Work request: Reproduce word for word the lines between those holding "(801, 290) none" and "[740,530,819,543] corrien tes", inclusive, and nothing else from the data below.

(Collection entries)
- - - -

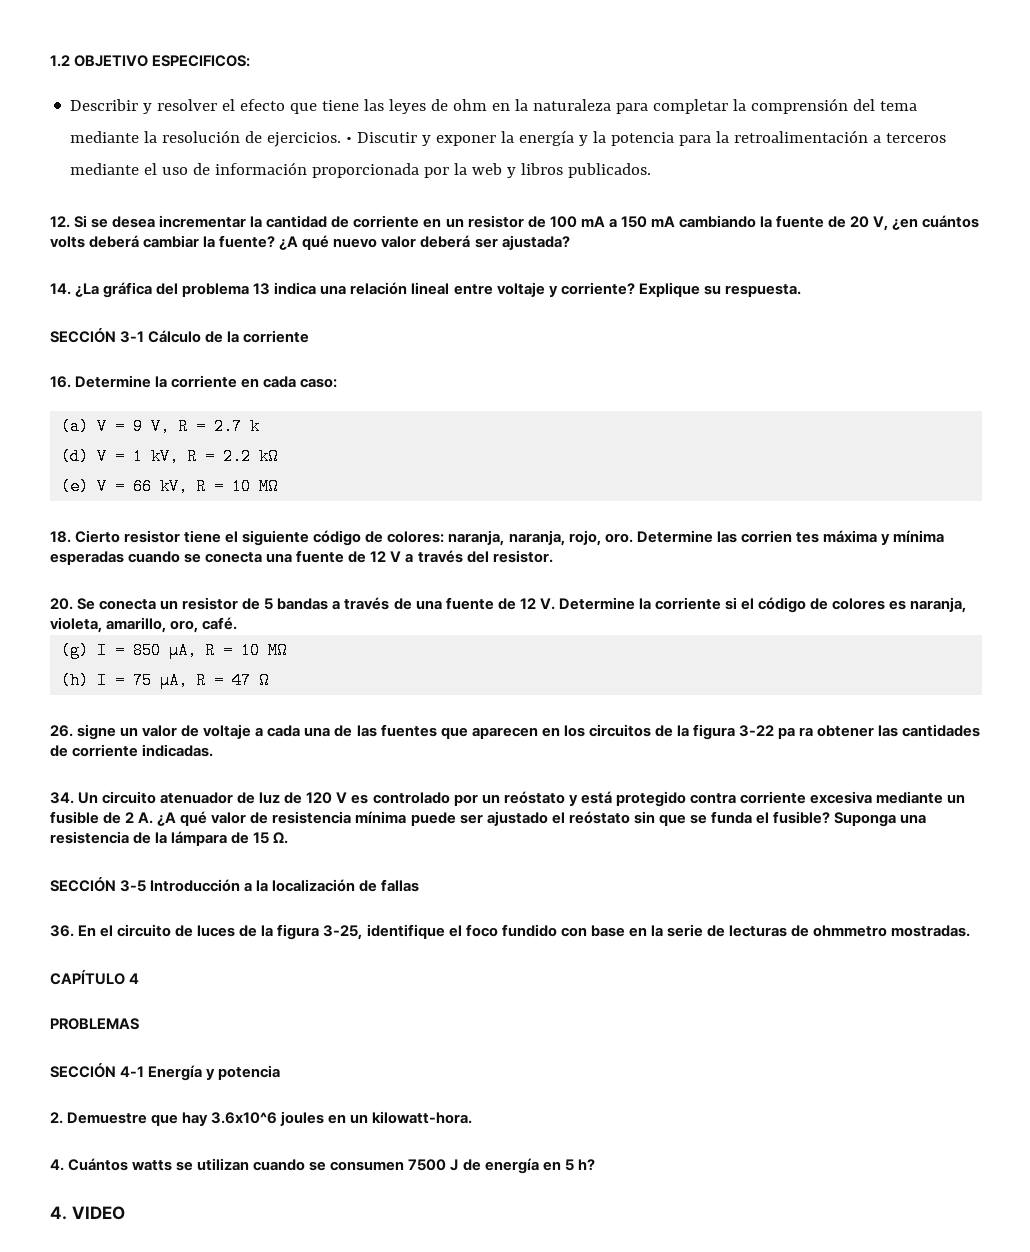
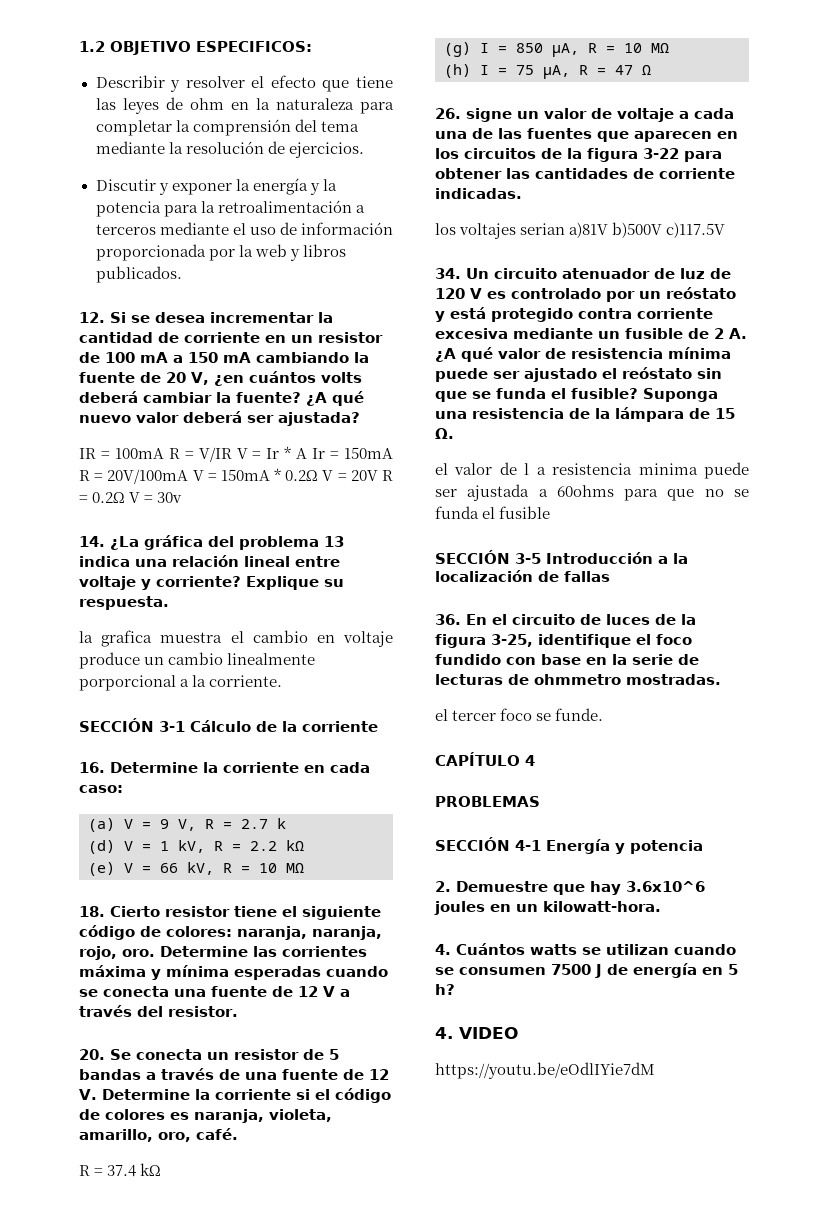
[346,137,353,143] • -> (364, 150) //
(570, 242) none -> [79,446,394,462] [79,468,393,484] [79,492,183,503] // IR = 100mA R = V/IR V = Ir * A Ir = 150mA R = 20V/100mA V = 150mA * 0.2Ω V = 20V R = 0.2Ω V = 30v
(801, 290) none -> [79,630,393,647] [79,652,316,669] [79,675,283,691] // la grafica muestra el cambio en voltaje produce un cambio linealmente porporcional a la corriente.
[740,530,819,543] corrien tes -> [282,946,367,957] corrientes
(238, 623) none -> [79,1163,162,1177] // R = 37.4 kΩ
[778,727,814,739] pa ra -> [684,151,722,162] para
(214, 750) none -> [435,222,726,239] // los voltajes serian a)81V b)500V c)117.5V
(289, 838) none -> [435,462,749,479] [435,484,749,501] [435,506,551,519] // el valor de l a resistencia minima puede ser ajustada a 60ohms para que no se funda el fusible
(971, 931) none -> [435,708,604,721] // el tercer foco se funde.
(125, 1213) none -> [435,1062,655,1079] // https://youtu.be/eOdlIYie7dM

- - - -

Exercise solution:
(801, 290) none -> [79,630,393,647] [79,652,316,669] [79,675,283,691] // la grafica muestra el cambio en voltaje produce un cambio linealmente porporcional a la corriente.
[740,530,819,543] corrien tes -> [282,946,367,957] corrientes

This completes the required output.